Working in Prison

sewingIn most prisons inmates are required to hold a job unless they are physically unable. During my 5 years I held many different jobs. I cleaned tables in the cafeteria, worked in the chapel and held the always glamorous job of cleaning toilets. You can also work in the laundry, landscaping, barber shop, and recreation. Federal prisons also have the opportunity to work in UniCor, which produces various good and services delivered specifically to the government. They manufacture clothing for the military, process patents for the patent office, sew clothing for inmates, run print services for government offices and other similar services.

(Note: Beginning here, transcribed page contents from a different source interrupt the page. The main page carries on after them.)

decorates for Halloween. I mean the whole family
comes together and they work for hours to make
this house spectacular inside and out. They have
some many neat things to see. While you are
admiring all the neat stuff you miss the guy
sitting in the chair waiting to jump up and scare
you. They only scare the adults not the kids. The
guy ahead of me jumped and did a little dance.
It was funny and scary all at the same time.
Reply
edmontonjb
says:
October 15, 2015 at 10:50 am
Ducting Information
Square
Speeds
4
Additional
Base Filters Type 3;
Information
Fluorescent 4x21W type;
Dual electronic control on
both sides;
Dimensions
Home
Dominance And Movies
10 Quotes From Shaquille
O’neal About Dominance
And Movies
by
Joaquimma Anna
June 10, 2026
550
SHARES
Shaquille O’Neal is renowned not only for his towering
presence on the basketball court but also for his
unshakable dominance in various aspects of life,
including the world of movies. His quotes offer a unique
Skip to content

Pay for non-UniCor jobs ranges from about $5 to $200 month (starting at about 15 cents an hour) depending on the job. The most desirable jobs with the best pay are in the commissary and cooking in the kitchen. In Unicor, you can make up to $300 or so a month. As the cost of phone is up to 26 cents per minute (around $70/month) and use of email is 5 cents per minute, the money can disappear quickly.

I recommend finding a job as soon as you hit the compound. It takes time and effort to get into a good position, but it is possible. You will need to get to know the corrections officer in charge of that work detail and show up regularly and persistently to demonstrate your reliability and dependability. It also helps to get to know the head orderly on the detail as they tend to have some say in who is hired. At times, it is possible to pay a little homage to them with some ice cream or something to grease the skids a little.

Ultimately, work helped me learn some discipline and humility. It taught me to serve others and not get caught up in my own pride. It also helped me stay busy and active. God used the time to teach me lessons I didn’t learn when I should have learned them earlier in life.  I tried to live by Colossians 3:23  – “Work willingly at whatever you do, as though you were working for the Lord rather than for people.”